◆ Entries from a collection
----

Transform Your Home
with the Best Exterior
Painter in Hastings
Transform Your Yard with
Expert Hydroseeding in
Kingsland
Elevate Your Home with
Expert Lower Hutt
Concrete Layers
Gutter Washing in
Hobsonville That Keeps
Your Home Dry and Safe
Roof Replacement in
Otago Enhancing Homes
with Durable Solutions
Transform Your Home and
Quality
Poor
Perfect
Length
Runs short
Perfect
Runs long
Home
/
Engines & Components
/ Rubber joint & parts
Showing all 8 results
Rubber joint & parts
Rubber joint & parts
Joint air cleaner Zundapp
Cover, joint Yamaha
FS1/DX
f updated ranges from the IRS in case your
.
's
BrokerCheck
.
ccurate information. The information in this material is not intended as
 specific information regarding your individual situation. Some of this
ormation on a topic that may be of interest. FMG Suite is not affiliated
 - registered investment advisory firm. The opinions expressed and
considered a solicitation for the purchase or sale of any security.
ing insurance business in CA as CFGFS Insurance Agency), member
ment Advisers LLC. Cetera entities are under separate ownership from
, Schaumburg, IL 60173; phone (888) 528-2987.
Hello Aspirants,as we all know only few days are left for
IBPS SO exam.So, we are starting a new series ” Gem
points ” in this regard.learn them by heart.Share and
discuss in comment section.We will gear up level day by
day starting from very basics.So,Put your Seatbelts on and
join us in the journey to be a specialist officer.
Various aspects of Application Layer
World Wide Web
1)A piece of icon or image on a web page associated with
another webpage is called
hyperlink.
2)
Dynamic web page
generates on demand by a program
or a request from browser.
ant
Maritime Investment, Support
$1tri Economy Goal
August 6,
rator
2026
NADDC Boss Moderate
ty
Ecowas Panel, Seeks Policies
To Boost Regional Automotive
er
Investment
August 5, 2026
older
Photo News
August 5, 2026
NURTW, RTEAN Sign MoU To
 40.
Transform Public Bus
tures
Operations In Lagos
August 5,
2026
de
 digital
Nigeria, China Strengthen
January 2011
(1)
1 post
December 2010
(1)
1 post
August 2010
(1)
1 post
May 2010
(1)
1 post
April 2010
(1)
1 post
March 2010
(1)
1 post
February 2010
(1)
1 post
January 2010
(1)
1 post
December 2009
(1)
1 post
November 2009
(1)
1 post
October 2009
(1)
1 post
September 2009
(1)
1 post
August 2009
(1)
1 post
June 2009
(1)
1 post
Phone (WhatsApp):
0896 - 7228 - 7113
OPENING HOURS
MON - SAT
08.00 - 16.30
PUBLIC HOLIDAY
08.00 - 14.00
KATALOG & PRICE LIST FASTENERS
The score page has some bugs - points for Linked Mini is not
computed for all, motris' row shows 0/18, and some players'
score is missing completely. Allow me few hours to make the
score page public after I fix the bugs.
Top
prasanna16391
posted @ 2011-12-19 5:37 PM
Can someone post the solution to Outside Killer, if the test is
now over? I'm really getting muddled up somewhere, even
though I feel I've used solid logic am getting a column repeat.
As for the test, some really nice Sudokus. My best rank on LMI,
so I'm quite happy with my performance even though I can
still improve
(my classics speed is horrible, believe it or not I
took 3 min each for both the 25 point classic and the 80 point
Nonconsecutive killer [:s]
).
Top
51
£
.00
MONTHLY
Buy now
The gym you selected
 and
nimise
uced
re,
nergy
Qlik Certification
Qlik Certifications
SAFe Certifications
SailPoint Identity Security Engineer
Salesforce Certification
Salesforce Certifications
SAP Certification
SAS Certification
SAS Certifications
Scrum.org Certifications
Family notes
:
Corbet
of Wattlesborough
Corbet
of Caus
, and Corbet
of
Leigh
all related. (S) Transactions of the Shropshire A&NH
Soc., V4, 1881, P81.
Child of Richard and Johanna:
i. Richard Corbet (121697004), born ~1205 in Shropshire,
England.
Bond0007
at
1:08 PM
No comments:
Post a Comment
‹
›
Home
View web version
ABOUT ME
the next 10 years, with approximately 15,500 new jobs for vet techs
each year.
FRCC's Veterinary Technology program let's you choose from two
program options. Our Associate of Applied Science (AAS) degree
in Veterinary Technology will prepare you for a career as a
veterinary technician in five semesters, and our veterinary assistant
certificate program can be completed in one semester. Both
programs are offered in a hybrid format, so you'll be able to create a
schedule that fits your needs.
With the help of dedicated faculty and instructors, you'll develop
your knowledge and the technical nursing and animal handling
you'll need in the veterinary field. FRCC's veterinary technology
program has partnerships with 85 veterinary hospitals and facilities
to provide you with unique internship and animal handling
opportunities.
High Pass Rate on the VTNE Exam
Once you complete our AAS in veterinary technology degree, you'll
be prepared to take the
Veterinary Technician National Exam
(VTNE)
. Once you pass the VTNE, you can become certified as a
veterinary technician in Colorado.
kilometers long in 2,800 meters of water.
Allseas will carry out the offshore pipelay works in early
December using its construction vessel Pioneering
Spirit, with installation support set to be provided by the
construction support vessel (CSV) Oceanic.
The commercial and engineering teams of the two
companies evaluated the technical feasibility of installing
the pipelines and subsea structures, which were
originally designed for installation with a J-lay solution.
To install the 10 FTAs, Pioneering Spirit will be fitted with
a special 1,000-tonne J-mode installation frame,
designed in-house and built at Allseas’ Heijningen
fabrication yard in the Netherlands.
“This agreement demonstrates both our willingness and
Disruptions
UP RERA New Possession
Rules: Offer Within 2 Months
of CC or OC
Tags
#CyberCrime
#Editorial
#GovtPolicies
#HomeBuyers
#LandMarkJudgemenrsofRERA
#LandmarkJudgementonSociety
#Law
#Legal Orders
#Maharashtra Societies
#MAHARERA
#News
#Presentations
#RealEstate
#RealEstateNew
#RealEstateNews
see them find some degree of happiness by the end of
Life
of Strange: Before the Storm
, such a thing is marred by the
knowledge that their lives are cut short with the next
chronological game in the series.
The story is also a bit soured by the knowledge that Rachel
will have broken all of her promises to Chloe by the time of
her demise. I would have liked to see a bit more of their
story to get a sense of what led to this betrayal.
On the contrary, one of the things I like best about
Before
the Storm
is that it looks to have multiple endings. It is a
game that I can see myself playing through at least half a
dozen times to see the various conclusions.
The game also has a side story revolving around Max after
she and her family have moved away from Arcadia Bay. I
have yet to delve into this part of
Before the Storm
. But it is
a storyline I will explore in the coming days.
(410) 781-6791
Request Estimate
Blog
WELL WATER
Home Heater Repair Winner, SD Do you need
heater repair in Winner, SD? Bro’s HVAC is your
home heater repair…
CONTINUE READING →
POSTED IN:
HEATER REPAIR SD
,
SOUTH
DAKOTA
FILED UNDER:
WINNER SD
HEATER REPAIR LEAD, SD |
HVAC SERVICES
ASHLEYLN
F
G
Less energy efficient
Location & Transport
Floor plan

----

Starting at the first line of the items and stopping after the line that has "Joint air cleaner Zundapp", rename "Rubber joint & parts" as "Rubber seals & parts" and write those lines out again with nothing else changed.

◆ Problem solution
Transform Your Home
with the Best Exterior
Painter in Hastings
Transform Your Yard with
Expert Hydroseeding in
Kingsland
Elevate Your Home with
Expert Lower Hutt
Concrete Layers
Gutter Washing in
Hobsonville That Keeps
Your Home Dry and Safe
Roof Replacement in
Otago Enhancing Homes
with Durable Solutions
Transform Your Home and
Quality
Poor
Perfect
Length
Runs short
Perfect
Runs long
Home
/
Engines & Components
/ Rubber seals & parts
Showing all 8 results
Rubber seals & parts
Rubber seals & parts
Joint air cleaner Zundapp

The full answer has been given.